Но и мучительные процедуры, необходимые в Обряде, были не так страшны для них, будущих охотников на мамонтов, как для нас, цивилизованных, подчас не способных самостоятельно доползти до кресла зубного врача.

Нагу не боялся боли. Боли не боялся никто, — даже тихоня Сэмми, молчун Сэмми, заморыш Сэмми, лягушонок Сэмми... В тот памятный день отец взял его вместе с собой, в средний дом. Наверное, присмотреться хотел к молчуну и тихоне... Нагу вспомнил себя, лежащего у Большой воды, под слепящими, но еще почти не греющими лучами весеннего солнца.

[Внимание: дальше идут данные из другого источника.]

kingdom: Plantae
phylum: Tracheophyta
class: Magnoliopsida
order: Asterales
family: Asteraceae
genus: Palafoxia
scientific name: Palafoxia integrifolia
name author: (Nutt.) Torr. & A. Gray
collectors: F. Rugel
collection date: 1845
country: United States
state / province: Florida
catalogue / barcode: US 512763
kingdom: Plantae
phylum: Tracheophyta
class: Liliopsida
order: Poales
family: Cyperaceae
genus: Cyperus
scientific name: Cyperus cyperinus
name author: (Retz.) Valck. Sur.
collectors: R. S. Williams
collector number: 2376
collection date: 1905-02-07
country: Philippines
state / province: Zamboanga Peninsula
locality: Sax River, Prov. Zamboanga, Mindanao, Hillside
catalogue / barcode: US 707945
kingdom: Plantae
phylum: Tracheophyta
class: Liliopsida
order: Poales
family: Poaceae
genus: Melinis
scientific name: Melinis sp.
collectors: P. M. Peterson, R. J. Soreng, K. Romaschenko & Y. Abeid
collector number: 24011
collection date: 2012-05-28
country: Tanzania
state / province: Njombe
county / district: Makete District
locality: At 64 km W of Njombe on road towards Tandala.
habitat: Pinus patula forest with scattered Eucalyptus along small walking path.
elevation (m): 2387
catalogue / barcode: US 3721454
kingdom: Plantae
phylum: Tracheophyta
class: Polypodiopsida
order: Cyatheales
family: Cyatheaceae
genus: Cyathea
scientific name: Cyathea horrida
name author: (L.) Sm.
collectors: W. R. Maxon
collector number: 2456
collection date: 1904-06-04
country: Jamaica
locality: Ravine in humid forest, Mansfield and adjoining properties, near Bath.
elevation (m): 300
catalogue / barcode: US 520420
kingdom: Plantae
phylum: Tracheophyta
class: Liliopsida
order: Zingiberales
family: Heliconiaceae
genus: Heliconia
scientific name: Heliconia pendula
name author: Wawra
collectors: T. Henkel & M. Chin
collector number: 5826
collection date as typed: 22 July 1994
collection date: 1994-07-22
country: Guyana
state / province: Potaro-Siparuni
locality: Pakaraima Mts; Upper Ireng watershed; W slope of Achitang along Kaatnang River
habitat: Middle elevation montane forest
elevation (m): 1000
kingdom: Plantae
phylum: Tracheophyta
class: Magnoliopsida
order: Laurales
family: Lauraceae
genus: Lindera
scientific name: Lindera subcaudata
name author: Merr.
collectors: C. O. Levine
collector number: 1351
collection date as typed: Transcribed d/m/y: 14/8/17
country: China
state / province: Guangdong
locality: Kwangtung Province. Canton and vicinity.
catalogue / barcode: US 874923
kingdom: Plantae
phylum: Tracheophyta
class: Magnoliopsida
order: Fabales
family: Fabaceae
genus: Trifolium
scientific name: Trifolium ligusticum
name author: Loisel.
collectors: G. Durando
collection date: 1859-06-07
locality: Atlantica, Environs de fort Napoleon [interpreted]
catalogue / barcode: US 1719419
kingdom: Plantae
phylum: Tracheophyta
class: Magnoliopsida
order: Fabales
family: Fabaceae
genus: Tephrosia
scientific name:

Поверхность камня, в которую вжимались его лопатки, впитывала, высасывала без остатка тепло его тела, — а на обнаженной груди лежал другой камень, величиной с кулак, —раскаленный, только что вынутый из костра. Нужно было ждать, пока он остынет. О крике или хотя бы слабом стоне не было и речи. Но мужнины: отец, Гор и еще более старый Колдун вглядывались внимательно в лицо, следили за мускулами шеи, руками, животом. Учитывалось все: еле заметная дрожь век, чрезмерно стиснутые зубы... Ни слова, ни звука в одобрение или в порицание, но результат записывался на теле: посвятительными рубцами. Чем лучше ты прошел испытание, тем больше рубцов наносил Колдун на твою грудь — твоя вечная защита и гордость... Сын вождя не подвел своего отца: тройной спиралью опоясала его соски причудливая татуировка... А узор Сэмми оказался лишь на немного короче, вот тебе и лягушонок!.. Это уже ушло: заморыш Сэмми скоро умрет, точно также, как умрет и ловкач Нагу.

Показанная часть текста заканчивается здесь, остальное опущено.